# Collection entries
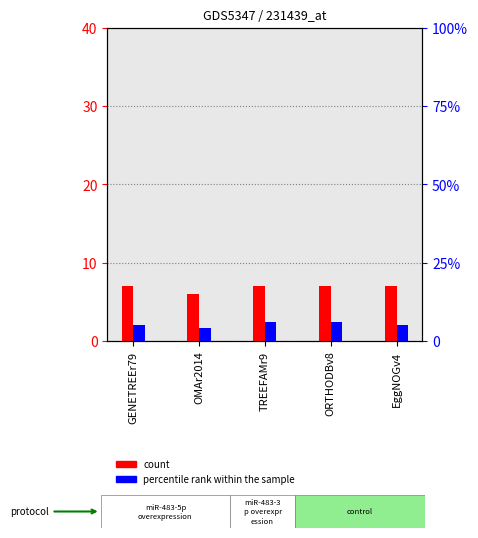

At which category is the sum across all series the highest?

TREEFAMr9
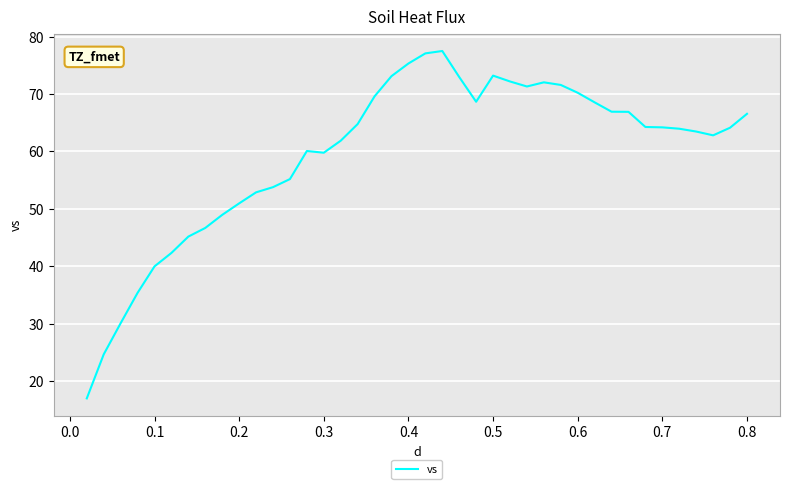

What is the greatest value displayed?

77.5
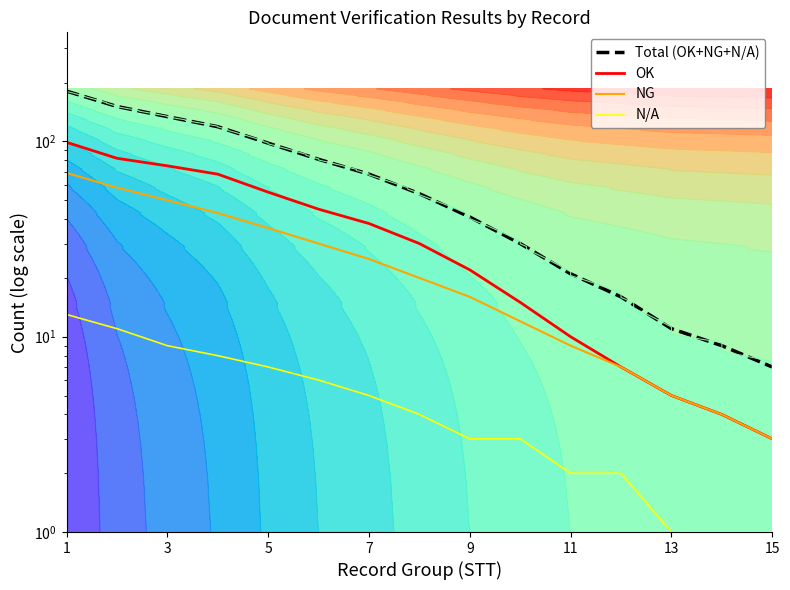

How many values in the N/A series are below 4?

7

# PROBLEM STATEMENT
Show every line in the records above that contains the word "series".

# YOUR SOLUTION
At which category is the sum across all series the highest?
How many values in the N/A series are below 4?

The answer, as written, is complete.